Around 2 weeks after the IUI procedure, you will be asked to return to the clinic to get a blood test

 

Stage 0 : Preparing for IUI

Prior to the IUI, both you and your husband should have already done the necessary blood tests and fertility tests to ensure that IUI is appropriate. To maximise the success rate of an IUI, both of you try to be in an optimal state of health. Eat healthy, and exercise regularly. Stop smoking, and reduce your intake of alcohol and caffeine at least one month prior to your IUI.

Women should also:

1. Start taking folic acid,  which helps to prevent birth defects such as spina bifida.

2. Start taking Coq10, usually (600mg) which may support fertility and a healthy pregnancy.

And men should:

1.  Take antioxidant supplements with vitamins A, C and E to improve their sperm quality.

2.  Avoid hot baths, saunas and Jacuzzis as sperm quality can be badly affected by high temperatures.

3.  Avoid medications that can adversely affect their sperm function. 

 

Stage 1 : Monitoring the Follicle

On Day 10 of your cycle, you will be scheduled for a transvaginal ultrasound scan to monitor follicle development.

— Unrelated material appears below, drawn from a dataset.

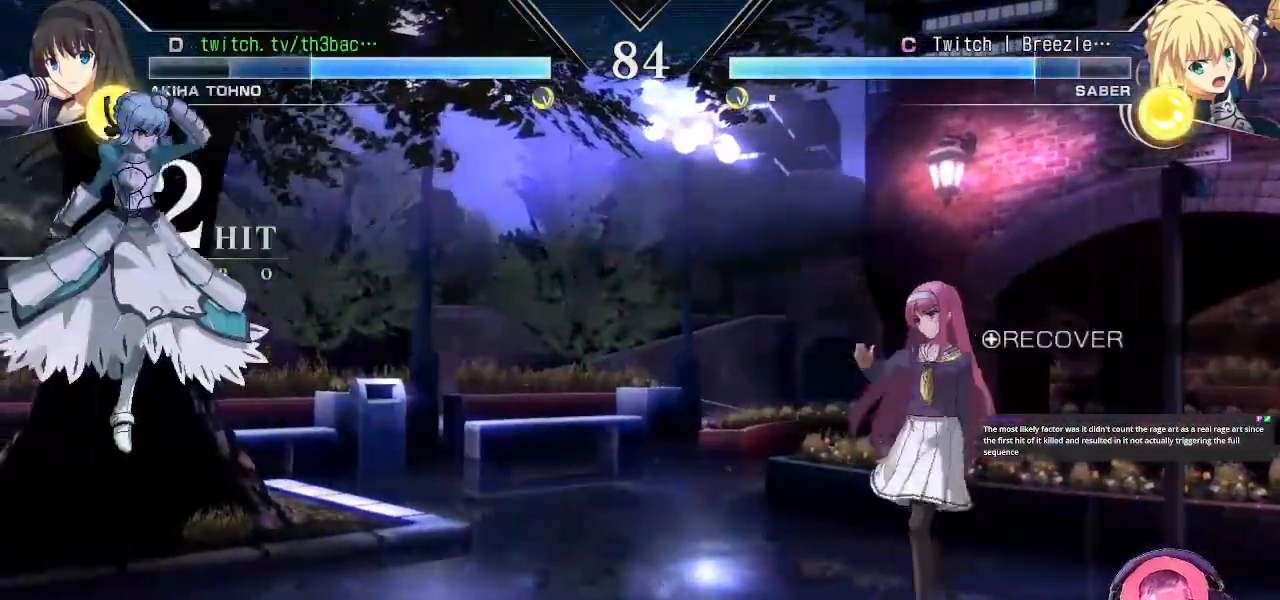
{"buttons": ["TRIANGLE"], "left_stick": "down-left", "events": [[200, "left_stick", "up-right"], [367, "left_stick", "down-right"], [433, "left_stick", "down-left"], [500, "TRIANGLE", "down"]]}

This is to determine if a mature follicle has developed, ascertain the size of the follicle and to check the thickness of the endometrial lining. 

Both sides of the ovaries will be scanned to check the number of follicles. If there is more than one follicle, both will be checked for size and the bigger follicle will be used as the basis for the “trigger shot”, which is an injection of HCG into your stomach to help mature the egg within the follicle. The final IUI procedure is then usually performed 24-40 hours after the trigger shot. 

You will be told by the clinic when to come in for the IUI.

Practical pointers

  • You will be taught by the nurse how to administer the trigger shot. You will need to squeeze your belly and just poke the needle in and press down. For many ladies, the injection does not hurt too much. 

  • If you or your husband (or other family member / friend) are not comfortable administering this injection, you can ask the nurse for a referral letter, which will let you go to any clinic for the injection to be administered for you.

 

Stage 2 : Day of the IUI

Collection of the sperm

 

On the day of the IUI, the husband would have already been given a scheduled timing to submit his sperm sample. To produce the best possible sample, the husband would have been instructed to abstain from ejaculation or sexual intercourse for 3 to 5 days before the day of collection.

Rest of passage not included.